OMP: Muse Prompt 1 - Who or What Would You Risk Everything For?

Mar 29, 2007 15:10



I used to think a hero wasn't really a hero if he or she thought herself or himself as a hero. And what made a hero, anyway? A flashy suit and codename? I was a kid when I started hearing about the so-called 'costume vigilantes' by the media (making them already a bit sensational from the very beginning). Some were looked upon with great favor, like the Fantastic Four or the Avengers, while others, the ones who weren't so open about their real identities, Spider-Man and the X-Men, people looked upon them with utter distain. I thought they were all wonderful. Amazing people who, because of their strange abilities, declared an obligation to the human race to protect us from foreign and domestic threats.

But though they existed, they weren't in an immediate vicinity to me. All of them were in New York City, the capital of the free world, and I was just a kid out in Deerfield, Il, a suburb of Chicago, a bit posh by the standards now as my parents didn't always lock the door at night and I could walk the streets at any time of the day, alone or with my cousin or friends, and not worry about getting mugged. We were safe because of not just the costumed heroes, but the normal folks like the police and firefighters, people who are willing to do the things we don't think we can or don't want to do. Or, just one so young that it's not even a real consideration yet.
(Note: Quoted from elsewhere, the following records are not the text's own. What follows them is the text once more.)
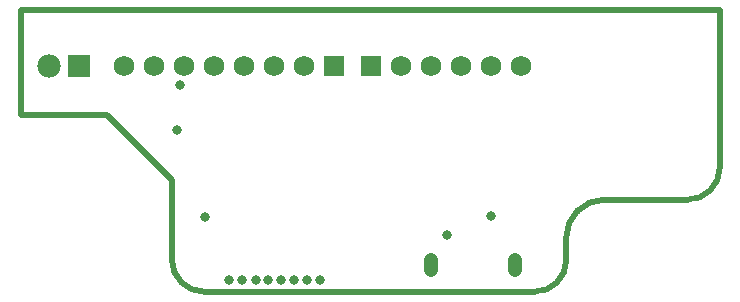
<source format=gbs>
G04*
G04 #@! TF.GenerationSoftware,Altium Limited,CircuitStudio,1.5.2 (30)*
G04*
G04 Layer_Color=8150272*
%FSLAX44Y44*%
%MOMM*%
G71*
G01*
G75*
%ADD21C,0.5000*%
%ADD48C,1.7272*%
%ADD49R,1.7272X1.7272*%
%ADD51O,1.2532X2.0532*%
%ADD52R,1.9812X1.9812*%
%ADD53C,1.9812*%
%ADD54C,0.8032*%
D21*
X297169Y298995D02*
G03*
X324869Y271295I27700J0D01*
G01*
X604286D02*
G03*
X631240Y298249I0J26955D01*
G01*
X734015Y349295D02*
G03*
X761240Y376520I0J27225D01*
G01*
X662940Y349295D02*
G03*
X641260Y340315I0J-30661D01*
G01*
X640220Y339275D02*
G03*
X631240Y317595I21680J-21680D01*
G01*
Y298249D02*
Y317595D01*
X324869Y271295D02*
X604286D01*
X761240Y376520D02*
Y393995D01*
X614240Y510000D02*
X761240D01*
Y393995D02*
Y510000D01*
X662940Y349295D02*
X734015D01*
X640220Y339275D02*
X641260Y340315D01*
X169240Y510000D02*
X614240D01*
X169240Y421295D02*
Y510000D01*
X297169Y298995D02*
Y366295D01*
X242169Y421295D02*
X297169Y366295D01*
X169240Y421295D02*
X242169D01*
D48*
X307340Y462925D02*
D03*
X332740D02*
D03*
X358140D02*
D03*
X383540D02*
D03*
X408940D02*
D03*
X281940D02*
D03*
X256540D02*
D03*
X491140D02*
D03*
X516540D02*
D03*
X541940D02*
D03*
X567340D02*
D03*
X592740D02*
D03*
D49*
X434340D02*
D03*
X465740D02*
D03*
D51*
X516490Y293795D02*
D03*
X587990D02*
D03*
D52*
X218440Y462925D02*
D03*
D53*
X193040Y462925D02*
D03*
D54*
X567240Y335295D02*
D03*
X530240Y319295D02*
D03*
X422910Y281295D02*
D03*
X411480D02*
D03*
X400700D02*
D03*
X378940D02*
D03*
X356870D02*
D03*
X325000Y335000D02*
D03*
X302000Y408000D02*
D03*
X389700Y281295D02*
D03*
X368240D02*
D03*
X345700D02*
D03*
X304240Y446295D02*
D03*
M02*

</source>
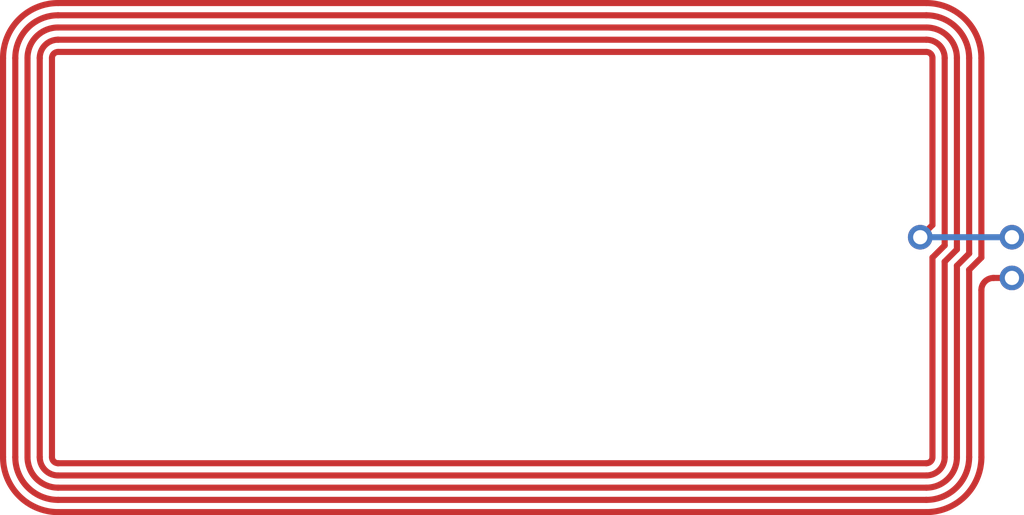
<source format=kicad_pcb>
(kicad_pcb (version 20211014) (generator pcbnew)

  (general
    (thickness 1.6)
  )

  (paper "A4")
  (layers
    (0 "F.Cu" signal)
    (31 "B.Cu" signal)
    (32 "B.Adhes" user "B.Adhesive")
    (33 "F.Adhes" user "F.Adhesive")
    (34 "B.Paste" user)
    (35 "F.Paste" user)
    (36 "B.SilkS" user "B.Silkscreen")
    (37 "F.SilkS" user "F.Silkscreen")
    (38 "B.Mask" user)
    (39 "F.Mask" user)
    (40 "Dwgs.User" user "User.Drawings")
    (41 "Cmts.User" user "User.Comments")
    (42 "Eco1.User" user "User.Eco1")
    (43 "Eco2.User" user "User.Eco2")
    (44 "Edge.Cuts" user)
    (45 "Margin" user)
    (46 "B.CrtYd" user "B.Courtyard")
    (47 "F.CrtYd" user "F.Courtyard")
    (48 "B.Fab" user)
    (49 "F.Fab" user)
    (50 "User.1" user)
    (51 "User.2" user)
    (52 "User.3" user)
    (53 "User.4" user)
    (54 "User.5" user)
    (55 "User.6" user)
    (56 "User.7" user)
    (57 "User.8" user)
    (58 "User.9" user)
  )

  (setup
    (pad_to_mask_clearance 0)
    (pcbplotparams
      (layerselection 0x00010fc_ffffffff)
      (disableapertmacros false)
      (usegerberextensions false)
      (usegerberattributes true)
      (usegerberadvancedattributes true)
      (creategerberjobfile true)
      (svguseinch false)
      (svgprecision 6)
      (excludeedgelayer true)
      (plotframeref false)
      (viasonmask false)
      (mode 1)
      (useauxorigin false)
      (hpglpennumber 1)
      (hpglpenspeed 20)
      (hpglpendiameter 15.000000)
      (dxfpolygonmode true)
      (dxfimperialunits true)
      (dxfusepcbnewfont true)
      (psnegative false)
      (psa4output false)
      (plotreference true)
      (plotvalue true)
      (plotinvisibletext false)
      (sketchpadsonfab false)
      (subtractmaskfromsilk false)
      (outputformat 1)
      (mirror false)
      (drillshape 1)
      (scaleselection 1)
      (outputdirectory "")
    )
  )

  (net 0 "")

  (footprint "Class_4_eagle9.6.2:L_PICC_CLASS4_50PF_01" (layer "F.Cu") (at 148.5011 105.0036))

)

</source>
Everything changed when I met the X-Men. I figured out who they were on my own. Even without the costumes, they held themselves differently-and it wasn't just in their unique physical appearances, either. There was an innate difference, something which made them physically stand out, an innate vibrance of sorts. There was something more apparent about them that others lacked (which is something that could have really existed or was just a manifestation of my sense of awe, hero worship, and immediate crushing (at least for Piotr) I was feeling simultaneously.)

My normalcy as I knew it came crashing down, literally, when my favorite malt shop was attacked by the Hellfire Club. The people who were the heroes, the ones who always saved the day, were taken into custody. I don't think I would have believed it if I had not been witnessing it myself.

Despite being frightened by the sudden attack, watching the removal of a group of superheroes, and dealing in the aftermath of finding out that I was a mutant who apparently could push herself through walls, I didn't run back to my normal and safe life; I did what I thought the X-Men would have done: I placed a phone call to the other X-Men who had not been kidnapped and joined in on the rescue mission. Thirteen and a half and the largest dilemma of my life I had faced until that point was what I was going to do for science fair so Bill Horowitz wouldn't win.

I went in not having any idea what I would do, what I would need to do. There was nothing. Since then, the situation has been repeated hundreds of times, though now I know what I am capable of doing to my adversary. Each mission is still unpredictable. Anything can happen.
There's some predictability, especially if the threat is one I've seen before, but there's the chance what worked last time won't work now. But what happens to me ultimately doesn’t matter. If someone’s life is at stake, and there’s anything I can do, I act against the threat. I bring to it the same focus on the objective that I realized on my first time of being depended on. People don't think of what could happen to them, what threats are lurking out there with the intent to do them harm. But the people shouldn't have to, not when they have individuals like me who are fighting for their continued survival.